How do solar explosions work?
What can you see with ALMA?

How do solar explosions work?

Read time: 3 minutes

The Sun is a star. Not many people know that. It’s a star like all the other stars in the night sky. Or, put differently: all the stars in the night sky are suns like our own. So why are the stars tiny pinpricks of light, while the Sun is so large, bright and hot? It’s just because the Sun is so nearby. Our planet Earth circles around the Sun, at a distance of 150 million kilometers. The nearest star, in contrast, is 40 billion kilometers away.

Stars are giant balls of hot gas. Their energy is produced in the star’s core, by nuclear reactions. The Sun is 1.4 million kilometers across – over a hundred times the diameter of the Earth. The temperature in the core of the Sun is some 15 million degrees Centigrade.

Of all the stars in the Universe, the Sun is of course the best known, because it is so close to us. Still, there are many mysteries left. One mystery concerns the sunspots – dark splotches on the bright surface of the Sun that are cooler than their surroundings. Every eleven years or so, the number of sunspots is larger than average. The same is true for the number of flares and explosions on the Sun. No one knows what produces and maintains this ‘solar cycle’.

Another mystery is the ‘atmosphere’ of the Sun, called the corona. The corona is very tenuous, but it is incredibly hot: a few million degrees. That’s much hotter than the surface of the Sun, which is a ‘mere’ 5,600 degrees Centigrade. No one knows how the Sun’s corona gets so hot.

These questions are important. The Sun is the source of all light and warmth for living things here on Earth. If the solar cycle would stop, Earth might experience a new ice age. So we need to understand how this cycle works. And giant explosions in the hot corona of the Sun blow dangerous particles into space. When these particles arrive on Earth, they can damage satellites. Or they can cause the breakdown of computer networks and power supplies. So we need to understand how the corona gets so hot and how solar explosions are generated.

ALMA can help by observing the millimeter waves emitted by the solar flares and explosions. Astronomers can then study them and they also hope that ALMA’s observations will help to solve the mystery of the corona heating.

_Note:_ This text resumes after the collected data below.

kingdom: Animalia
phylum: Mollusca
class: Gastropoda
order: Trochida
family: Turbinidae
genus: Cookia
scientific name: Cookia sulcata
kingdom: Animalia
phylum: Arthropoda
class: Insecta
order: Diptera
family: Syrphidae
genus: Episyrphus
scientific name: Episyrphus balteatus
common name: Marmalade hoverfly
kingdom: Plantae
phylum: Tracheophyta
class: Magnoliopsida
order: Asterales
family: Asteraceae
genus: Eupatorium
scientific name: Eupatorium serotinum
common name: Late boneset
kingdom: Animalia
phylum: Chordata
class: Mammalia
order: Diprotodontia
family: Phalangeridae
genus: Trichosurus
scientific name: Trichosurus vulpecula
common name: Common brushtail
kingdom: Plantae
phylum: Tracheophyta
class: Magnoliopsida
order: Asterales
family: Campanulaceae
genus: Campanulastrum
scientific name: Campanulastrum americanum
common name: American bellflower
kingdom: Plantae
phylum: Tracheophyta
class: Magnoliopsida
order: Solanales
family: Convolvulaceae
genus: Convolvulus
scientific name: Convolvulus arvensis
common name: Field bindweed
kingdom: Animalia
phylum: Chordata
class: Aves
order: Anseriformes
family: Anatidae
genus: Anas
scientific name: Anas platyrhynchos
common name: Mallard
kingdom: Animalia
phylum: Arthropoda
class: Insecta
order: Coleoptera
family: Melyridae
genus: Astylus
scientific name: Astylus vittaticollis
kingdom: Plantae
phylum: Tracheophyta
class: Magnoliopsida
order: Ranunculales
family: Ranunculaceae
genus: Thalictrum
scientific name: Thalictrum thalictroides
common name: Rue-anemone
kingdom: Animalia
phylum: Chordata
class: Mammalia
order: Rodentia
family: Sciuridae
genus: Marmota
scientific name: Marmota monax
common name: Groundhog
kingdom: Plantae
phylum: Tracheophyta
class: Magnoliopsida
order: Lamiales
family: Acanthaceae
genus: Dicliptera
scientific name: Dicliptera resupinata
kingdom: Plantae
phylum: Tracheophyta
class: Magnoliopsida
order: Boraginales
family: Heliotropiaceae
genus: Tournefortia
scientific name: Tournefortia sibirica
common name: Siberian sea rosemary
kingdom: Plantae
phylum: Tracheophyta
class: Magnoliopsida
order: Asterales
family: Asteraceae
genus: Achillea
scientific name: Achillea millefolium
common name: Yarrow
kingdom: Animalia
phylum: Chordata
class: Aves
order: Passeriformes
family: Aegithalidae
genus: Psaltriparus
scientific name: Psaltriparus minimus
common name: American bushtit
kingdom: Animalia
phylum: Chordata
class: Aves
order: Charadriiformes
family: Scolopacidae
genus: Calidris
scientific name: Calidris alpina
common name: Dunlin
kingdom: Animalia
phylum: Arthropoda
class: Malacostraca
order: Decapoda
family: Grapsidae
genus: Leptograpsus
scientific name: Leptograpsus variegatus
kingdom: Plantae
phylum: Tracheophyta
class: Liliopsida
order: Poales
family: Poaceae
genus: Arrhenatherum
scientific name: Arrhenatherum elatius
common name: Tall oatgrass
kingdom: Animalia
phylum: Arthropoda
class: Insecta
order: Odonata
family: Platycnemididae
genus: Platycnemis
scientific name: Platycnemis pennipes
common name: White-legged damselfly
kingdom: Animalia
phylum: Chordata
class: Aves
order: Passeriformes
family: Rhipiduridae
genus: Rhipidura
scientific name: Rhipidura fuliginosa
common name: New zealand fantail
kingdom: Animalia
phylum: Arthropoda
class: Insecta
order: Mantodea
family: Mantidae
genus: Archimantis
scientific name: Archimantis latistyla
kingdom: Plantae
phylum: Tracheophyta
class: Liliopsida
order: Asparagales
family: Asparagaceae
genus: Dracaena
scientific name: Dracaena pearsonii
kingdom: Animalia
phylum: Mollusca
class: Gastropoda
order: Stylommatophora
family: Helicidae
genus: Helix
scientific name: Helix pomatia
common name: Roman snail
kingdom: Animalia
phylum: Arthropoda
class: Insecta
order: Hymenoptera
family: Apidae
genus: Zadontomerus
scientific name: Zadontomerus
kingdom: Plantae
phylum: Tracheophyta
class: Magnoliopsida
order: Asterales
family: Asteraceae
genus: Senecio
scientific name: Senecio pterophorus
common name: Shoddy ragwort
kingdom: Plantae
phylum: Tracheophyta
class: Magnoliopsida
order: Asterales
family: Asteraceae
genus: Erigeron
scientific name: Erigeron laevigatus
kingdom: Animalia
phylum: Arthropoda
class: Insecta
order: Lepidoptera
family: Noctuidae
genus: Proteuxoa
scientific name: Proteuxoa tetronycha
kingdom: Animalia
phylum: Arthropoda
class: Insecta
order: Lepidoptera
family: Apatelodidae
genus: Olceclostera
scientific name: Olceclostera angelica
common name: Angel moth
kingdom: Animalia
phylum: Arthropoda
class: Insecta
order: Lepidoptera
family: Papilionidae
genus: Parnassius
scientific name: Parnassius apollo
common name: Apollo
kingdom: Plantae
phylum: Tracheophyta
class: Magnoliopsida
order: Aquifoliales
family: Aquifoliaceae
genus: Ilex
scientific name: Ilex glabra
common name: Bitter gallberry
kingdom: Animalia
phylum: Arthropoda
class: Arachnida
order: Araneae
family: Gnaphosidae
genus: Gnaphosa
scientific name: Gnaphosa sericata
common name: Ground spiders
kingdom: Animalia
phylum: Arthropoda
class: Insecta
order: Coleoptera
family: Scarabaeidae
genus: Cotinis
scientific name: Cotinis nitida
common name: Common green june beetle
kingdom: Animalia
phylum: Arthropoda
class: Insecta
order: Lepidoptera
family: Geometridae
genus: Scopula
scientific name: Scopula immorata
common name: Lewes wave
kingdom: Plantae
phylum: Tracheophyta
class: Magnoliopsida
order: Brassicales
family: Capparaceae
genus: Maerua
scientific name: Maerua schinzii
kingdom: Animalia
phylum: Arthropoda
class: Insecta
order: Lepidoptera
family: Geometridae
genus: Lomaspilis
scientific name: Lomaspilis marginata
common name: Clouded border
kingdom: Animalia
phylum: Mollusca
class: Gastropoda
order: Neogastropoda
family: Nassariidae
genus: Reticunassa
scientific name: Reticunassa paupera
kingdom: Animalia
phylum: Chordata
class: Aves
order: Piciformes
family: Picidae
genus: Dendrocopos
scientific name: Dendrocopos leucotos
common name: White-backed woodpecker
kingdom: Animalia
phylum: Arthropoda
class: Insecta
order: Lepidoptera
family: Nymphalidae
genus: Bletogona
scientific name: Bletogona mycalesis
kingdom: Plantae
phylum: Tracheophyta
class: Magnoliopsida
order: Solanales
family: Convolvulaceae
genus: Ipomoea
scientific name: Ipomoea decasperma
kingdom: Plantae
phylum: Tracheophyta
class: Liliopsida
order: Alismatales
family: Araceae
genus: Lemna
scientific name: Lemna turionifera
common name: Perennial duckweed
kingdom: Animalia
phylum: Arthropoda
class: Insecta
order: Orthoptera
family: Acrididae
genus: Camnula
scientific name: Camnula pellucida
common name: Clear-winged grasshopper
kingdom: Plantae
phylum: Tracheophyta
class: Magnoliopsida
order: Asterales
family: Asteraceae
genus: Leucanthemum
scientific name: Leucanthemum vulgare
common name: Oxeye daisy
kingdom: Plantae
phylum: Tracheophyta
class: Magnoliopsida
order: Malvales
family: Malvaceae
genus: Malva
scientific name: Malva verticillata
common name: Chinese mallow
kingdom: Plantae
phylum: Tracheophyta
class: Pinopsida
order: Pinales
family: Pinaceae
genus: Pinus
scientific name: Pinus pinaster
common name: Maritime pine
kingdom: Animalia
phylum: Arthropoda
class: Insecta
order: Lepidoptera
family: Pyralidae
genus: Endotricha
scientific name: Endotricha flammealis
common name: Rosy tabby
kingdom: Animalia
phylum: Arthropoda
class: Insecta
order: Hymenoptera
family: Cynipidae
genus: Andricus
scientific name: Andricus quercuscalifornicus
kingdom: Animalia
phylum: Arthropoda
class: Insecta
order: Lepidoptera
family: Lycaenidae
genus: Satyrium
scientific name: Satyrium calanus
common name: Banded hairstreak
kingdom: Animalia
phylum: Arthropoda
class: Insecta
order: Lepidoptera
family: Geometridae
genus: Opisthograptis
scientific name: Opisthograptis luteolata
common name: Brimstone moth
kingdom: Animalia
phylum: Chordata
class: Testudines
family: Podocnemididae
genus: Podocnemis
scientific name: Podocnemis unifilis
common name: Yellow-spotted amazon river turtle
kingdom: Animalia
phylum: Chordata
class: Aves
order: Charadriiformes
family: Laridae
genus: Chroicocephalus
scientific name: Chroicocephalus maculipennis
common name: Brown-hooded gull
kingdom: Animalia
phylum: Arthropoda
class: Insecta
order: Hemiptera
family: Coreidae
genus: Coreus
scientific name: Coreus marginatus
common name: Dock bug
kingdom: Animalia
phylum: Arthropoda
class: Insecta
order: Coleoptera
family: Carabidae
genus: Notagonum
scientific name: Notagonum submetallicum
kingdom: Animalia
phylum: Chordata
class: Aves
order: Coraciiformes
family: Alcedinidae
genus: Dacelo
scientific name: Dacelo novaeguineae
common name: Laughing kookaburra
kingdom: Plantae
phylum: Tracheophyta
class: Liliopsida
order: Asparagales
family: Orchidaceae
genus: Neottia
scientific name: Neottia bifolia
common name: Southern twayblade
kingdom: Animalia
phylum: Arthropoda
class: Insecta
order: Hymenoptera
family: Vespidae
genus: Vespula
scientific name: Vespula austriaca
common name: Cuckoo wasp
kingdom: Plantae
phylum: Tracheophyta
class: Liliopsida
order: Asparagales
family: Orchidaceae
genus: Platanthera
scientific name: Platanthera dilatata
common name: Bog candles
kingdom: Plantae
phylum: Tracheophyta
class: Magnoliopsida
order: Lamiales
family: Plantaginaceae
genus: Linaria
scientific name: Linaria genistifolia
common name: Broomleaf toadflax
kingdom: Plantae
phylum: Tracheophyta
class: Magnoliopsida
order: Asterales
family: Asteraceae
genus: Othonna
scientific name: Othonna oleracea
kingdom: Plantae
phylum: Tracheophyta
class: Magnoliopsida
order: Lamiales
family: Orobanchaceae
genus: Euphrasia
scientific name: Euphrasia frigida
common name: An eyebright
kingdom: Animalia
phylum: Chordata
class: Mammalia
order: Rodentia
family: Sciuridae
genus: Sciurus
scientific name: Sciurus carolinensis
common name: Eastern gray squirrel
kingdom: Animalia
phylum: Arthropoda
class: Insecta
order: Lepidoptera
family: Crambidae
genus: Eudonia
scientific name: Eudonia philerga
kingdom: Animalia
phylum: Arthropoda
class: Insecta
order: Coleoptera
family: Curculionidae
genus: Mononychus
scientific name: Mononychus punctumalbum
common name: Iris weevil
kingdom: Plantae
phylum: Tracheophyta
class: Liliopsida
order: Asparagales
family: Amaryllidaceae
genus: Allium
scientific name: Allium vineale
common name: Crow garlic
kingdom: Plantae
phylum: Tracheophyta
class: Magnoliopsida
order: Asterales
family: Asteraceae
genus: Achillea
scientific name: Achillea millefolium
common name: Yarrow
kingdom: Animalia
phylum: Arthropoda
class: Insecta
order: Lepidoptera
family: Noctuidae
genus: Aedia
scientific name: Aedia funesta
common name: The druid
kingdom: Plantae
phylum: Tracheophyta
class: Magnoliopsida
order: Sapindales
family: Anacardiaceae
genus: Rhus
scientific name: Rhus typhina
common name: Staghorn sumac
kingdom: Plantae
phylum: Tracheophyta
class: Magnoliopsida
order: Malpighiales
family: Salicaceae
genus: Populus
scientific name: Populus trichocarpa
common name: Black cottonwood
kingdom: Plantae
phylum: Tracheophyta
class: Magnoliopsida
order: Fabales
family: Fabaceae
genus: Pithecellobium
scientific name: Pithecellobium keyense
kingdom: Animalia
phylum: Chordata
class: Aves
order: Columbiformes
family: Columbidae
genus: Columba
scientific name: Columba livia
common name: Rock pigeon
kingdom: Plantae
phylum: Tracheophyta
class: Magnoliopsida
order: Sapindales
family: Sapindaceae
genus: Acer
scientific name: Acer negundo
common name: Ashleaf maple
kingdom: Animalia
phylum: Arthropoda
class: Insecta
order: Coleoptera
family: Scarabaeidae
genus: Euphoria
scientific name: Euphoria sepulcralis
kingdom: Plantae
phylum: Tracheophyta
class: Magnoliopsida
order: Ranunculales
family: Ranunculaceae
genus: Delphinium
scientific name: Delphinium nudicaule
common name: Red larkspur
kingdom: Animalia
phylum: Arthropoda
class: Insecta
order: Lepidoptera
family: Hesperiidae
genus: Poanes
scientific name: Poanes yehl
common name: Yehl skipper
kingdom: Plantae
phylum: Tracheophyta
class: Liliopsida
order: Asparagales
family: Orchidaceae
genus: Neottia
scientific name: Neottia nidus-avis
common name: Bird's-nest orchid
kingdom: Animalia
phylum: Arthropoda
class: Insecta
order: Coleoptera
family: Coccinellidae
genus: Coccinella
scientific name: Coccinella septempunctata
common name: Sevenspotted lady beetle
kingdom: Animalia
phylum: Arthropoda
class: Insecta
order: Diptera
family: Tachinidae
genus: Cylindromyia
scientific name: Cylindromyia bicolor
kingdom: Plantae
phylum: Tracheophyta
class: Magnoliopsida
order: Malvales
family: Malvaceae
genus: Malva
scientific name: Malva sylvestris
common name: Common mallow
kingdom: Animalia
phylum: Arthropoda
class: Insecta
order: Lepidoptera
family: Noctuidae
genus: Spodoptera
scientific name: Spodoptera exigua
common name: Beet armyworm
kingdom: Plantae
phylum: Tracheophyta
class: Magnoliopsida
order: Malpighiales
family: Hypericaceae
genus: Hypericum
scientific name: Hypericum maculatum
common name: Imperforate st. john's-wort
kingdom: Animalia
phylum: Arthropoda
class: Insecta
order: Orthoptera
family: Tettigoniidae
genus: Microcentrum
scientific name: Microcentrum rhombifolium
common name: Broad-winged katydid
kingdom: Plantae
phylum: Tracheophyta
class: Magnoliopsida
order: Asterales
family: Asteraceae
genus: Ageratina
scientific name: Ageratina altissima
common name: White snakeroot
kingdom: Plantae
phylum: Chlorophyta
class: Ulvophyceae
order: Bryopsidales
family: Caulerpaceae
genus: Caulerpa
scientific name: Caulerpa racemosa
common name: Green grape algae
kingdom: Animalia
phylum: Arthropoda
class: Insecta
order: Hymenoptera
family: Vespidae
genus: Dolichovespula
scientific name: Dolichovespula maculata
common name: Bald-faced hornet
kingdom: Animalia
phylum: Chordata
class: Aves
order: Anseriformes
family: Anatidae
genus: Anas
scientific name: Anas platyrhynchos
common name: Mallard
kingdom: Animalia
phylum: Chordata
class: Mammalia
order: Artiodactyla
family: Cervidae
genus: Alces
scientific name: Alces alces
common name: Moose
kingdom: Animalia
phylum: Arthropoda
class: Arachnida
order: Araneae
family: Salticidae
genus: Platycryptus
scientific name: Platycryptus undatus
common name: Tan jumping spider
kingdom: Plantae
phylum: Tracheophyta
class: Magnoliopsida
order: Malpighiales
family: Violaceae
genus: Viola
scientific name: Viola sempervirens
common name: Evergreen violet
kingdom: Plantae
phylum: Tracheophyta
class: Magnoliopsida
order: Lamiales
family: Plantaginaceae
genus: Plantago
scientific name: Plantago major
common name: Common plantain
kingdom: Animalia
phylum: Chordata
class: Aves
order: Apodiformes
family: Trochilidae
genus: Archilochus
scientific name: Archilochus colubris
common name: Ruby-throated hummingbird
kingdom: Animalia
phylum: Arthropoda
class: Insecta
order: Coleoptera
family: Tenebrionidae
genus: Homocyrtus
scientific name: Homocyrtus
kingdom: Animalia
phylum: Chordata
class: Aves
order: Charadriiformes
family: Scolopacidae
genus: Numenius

The Sun is extremely bright. If you look straight into the Sun, you could get blind! So it seems very stupid to aim a telescope at the Sun. But ALMA can look into the Sun without any problem. The surfaces of the ALMA antennas reflect the light and heat of the Sun in all possible directions, so it is not concentrated on the sensitive receivers. Only the millimeter waves from the Sun are focused on the receivers, for further study.